Exercise » Please return exactly the lines from the beginning of the listing up to and including the line with "12: (460, 502)", with no pictures.

Extracted records »
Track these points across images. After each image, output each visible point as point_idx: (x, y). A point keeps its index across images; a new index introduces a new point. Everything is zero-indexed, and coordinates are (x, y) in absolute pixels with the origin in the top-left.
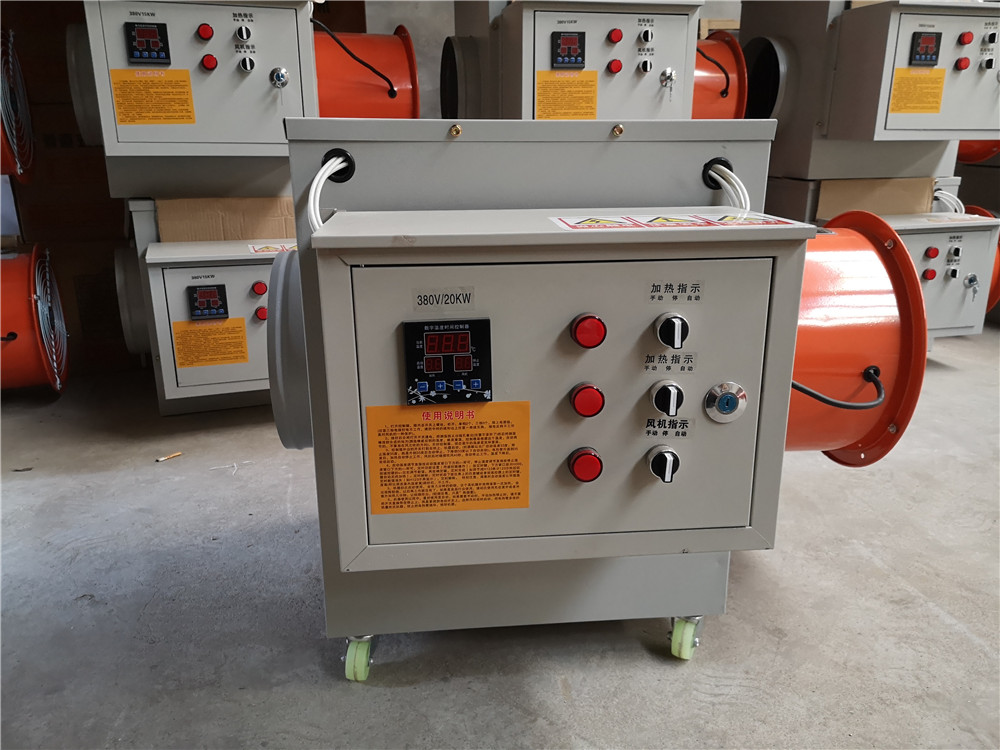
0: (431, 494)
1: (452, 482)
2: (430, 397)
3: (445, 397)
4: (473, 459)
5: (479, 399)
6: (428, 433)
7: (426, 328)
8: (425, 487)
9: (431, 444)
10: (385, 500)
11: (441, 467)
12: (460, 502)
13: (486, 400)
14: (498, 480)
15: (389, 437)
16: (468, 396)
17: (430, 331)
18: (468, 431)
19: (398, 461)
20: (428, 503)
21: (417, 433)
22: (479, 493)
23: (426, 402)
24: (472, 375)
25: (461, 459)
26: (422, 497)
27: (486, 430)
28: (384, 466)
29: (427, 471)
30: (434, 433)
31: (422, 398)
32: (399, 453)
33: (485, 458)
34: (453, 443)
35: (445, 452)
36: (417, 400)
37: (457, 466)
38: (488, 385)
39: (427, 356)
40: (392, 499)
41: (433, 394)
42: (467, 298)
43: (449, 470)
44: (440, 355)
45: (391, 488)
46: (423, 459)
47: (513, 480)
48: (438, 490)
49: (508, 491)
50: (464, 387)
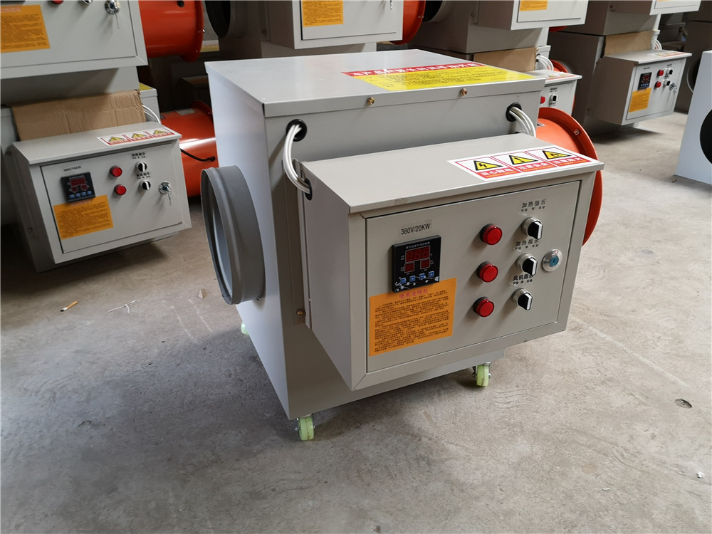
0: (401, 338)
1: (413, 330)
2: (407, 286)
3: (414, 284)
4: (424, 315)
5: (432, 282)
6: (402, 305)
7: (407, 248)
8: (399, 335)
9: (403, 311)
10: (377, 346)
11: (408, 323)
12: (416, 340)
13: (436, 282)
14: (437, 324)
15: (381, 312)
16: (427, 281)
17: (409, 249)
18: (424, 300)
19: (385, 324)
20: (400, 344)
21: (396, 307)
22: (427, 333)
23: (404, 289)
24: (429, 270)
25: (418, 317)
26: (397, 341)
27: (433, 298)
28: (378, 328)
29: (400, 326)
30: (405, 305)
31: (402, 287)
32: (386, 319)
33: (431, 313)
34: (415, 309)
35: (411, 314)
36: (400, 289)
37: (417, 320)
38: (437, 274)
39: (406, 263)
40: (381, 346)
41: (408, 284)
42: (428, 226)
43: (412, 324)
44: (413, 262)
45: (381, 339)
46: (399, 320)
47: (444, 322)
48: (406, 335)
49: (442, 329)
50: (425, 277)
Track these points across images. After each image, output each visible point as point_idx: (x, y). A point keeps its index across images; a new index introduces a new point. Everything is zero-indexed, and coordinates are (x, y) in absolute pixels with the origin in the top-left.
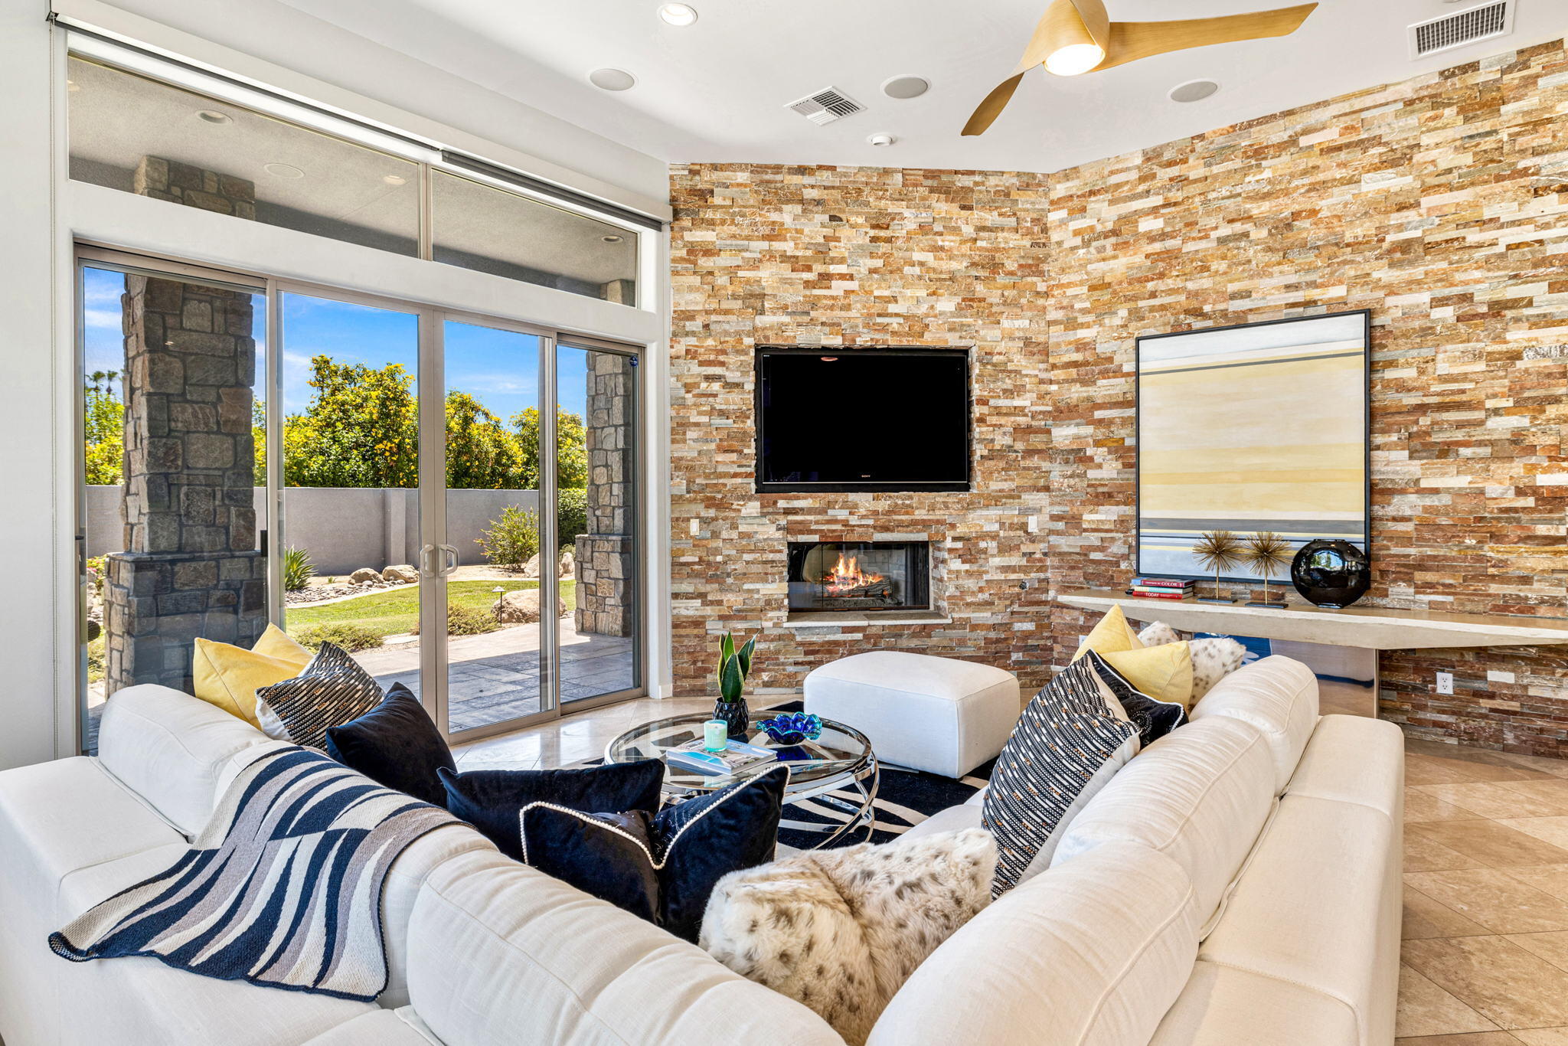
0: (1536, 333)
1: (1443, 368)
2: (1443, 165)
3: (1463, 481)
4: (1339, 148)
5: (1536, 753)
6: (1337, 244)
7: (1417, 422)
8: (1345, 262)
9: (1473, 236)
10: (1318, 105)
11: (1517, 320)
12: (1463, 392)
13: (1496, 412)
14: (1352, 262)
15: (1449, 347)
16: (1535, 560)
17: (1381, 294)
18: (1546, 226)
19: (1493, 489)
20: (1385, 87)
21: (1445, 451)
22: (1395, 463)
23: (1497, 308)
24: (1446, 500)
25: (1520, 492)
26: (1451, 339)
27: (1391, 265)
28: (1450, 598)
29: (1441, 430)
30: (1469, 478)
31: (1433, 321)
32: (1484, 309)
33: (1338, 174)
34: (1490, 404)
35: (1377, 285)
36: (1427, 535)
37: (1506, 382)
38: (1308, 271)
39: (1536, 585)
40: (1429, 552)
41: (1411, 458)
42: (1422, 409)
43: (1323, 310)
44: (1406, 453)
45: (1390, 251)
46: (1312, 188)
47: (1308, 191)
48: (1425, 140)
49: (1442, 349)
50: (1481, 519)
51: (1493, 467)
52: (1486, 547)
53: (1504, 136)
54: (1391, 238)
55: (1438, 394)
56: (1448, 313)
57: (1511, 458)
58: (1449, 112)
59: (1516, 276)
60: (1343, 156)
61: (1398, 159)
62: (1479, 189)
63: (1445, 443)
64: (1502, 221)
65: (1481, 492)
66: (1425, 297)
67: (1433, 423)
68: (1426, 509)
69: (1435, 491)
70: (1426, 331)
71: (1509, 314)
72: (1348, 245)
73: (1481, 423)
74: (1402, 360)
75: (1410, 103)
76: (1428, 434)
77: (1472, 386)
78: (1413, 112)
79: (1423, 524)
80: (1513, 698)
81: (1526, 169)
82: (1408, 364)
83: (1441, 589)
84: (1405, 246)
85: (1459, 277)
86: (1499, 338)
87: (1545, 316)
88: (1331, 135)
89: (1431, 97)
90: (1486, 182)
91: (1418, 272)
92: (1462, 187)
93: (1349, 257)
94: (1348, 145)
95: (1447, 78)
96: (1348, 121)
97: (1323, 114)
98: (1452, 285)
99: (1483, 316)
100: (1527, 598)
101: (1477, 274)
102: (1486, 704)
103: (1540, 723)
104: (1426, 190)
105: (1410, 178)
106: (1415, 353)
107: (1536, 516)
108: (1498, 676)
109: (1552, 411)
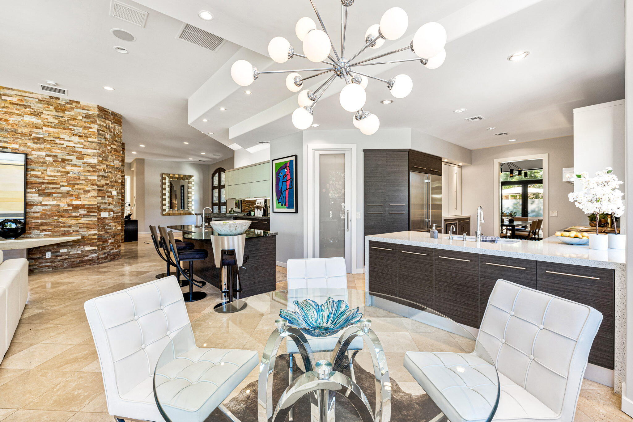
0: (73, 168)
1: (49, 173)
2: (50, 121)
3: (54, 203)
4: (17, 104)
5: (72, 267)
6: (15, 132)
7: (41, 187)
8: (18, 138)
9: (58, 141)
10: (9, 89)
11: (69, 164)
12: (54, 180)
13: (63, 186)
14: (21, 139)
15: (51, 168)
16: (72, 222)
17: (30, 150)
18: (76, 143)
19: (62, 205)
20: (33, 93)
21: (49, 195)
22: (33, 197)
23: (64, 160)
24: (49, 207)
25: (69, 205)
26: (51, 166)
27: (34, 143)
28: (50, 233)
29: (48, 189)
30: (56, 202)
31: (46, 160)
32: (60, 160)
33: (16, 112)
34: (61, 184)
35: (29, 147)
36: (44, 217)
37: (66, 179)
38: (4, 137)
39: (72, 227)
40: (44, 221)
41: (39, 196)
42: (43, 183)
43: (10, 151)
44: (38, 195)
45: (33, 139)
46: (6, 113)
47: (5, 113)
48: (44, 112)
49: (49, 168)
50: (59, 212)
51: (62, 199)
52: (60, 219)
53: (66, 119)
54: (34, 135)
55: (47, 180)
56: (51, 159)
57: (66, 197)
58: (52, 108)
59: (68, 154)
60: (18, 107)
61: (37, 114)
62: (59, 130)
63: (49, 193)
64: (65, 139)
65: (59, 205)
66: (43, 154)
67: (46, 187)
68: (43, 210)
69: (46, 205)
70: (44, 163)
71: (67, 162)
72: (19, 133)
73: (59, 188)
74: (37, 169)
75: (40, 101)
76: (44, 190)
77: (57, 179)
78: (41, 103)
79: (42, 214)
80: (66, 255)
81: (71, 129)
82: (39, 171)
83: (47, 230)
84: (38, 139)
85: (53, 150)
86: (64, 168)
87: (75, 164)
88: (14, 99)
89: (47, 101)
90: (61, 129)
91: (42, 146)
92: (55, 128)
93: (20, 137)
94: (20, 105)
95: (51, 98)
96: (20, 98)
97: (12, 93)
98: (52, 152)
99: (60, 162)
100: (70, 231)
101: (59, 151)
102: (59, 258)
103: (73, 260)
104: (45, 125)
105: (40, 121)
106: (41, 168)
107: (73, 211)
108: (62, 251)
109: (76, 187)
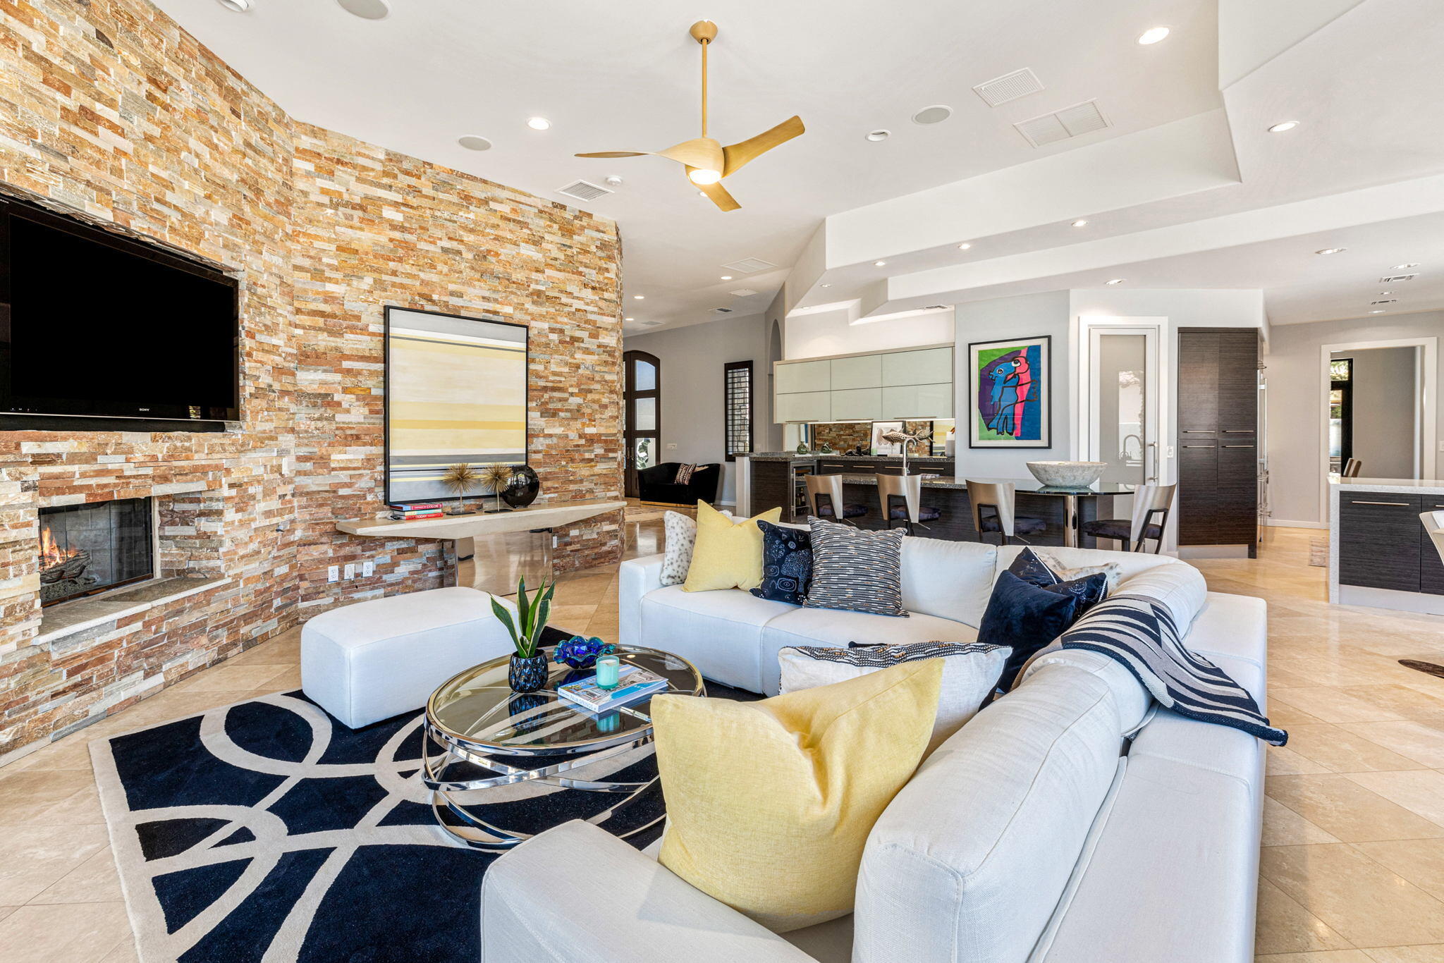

Exercise solution »
Track these points across images. After each image, output each visible point as point_idx: (x, y). A point keeps its index across images; a new index introduces a new point. Everything is zero-indexed, and coordinates are (x, y) in absolute pixels with the origin in the top-left.
0: (431, 494)
1: (452, 482)
2: (430, 397)
3: (445, 397)
4: (473, 459)
5: (479, 399)
6: (428, 433)
7: (426, 328)
8: (425, 487)
9: (431, 444)
10: (385, 500)
11: (441, 467)
12: (460, 502)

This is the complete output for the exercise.